State Rep. Dave Schatz, R-Sullivan, plans to help Curtman work with the Senate to get additional drug court funding added to the budget. However, they may not be able to get the full $7 million, but any increase will be better than nothing, Curtman, R-Pacific, said.

It costs an estimated $22,853 to incarcerate an inmate each year compared to $6,190 per year to put a person through the treatment court system, state documents say.

Drug courts attempt to treat the underlying substance abuse problem so the person can live a productive life.

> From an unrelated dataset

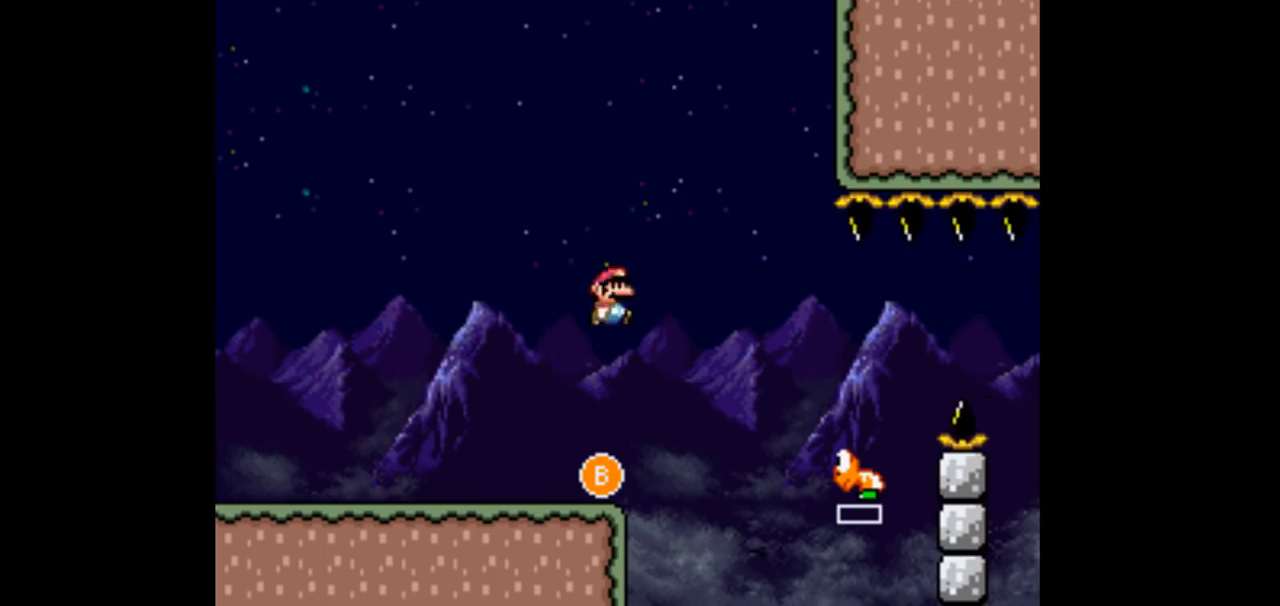
{"buttons": ["B", "DPAD_RIGHT"], "events": [[233, "DPAD_LEFT", "down"], [233, "DPAD_RIGHT", "up"], [333, "DPAD_LEFT", "up"], [333, "DPAD_RIGHT", "down"]]}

In addition to being a more cost-effective avenue, drug courts also reduce recidivism, Curtman said.

Franklin and Jefferson counties, which have both struggled with methamphetamine, could benefit from more funding to the state drug courts, according to Curtman.

The Missouri judiciary has asked the Legislature for $7 million in additional funding for the treatment court system. That would more than double the current budget.

Curtman said the additional $7 million he has proposed for drug courts is currently going unused by the Department of Corrections. Taking that money would not cause cuts in other areas since the funding is not currently being used, he added.

Curtman noted that his effort to provide more drug court funding had the support of top House officials, including the speaker and floor leader

The Missouri treatment court system serves about 3,500 people across the state, according to Rick Morrisey with the Office of State Courts Administrator. The extra funding requested could increase the amount of people served by 1,000 to 2,000, Morrisey has said.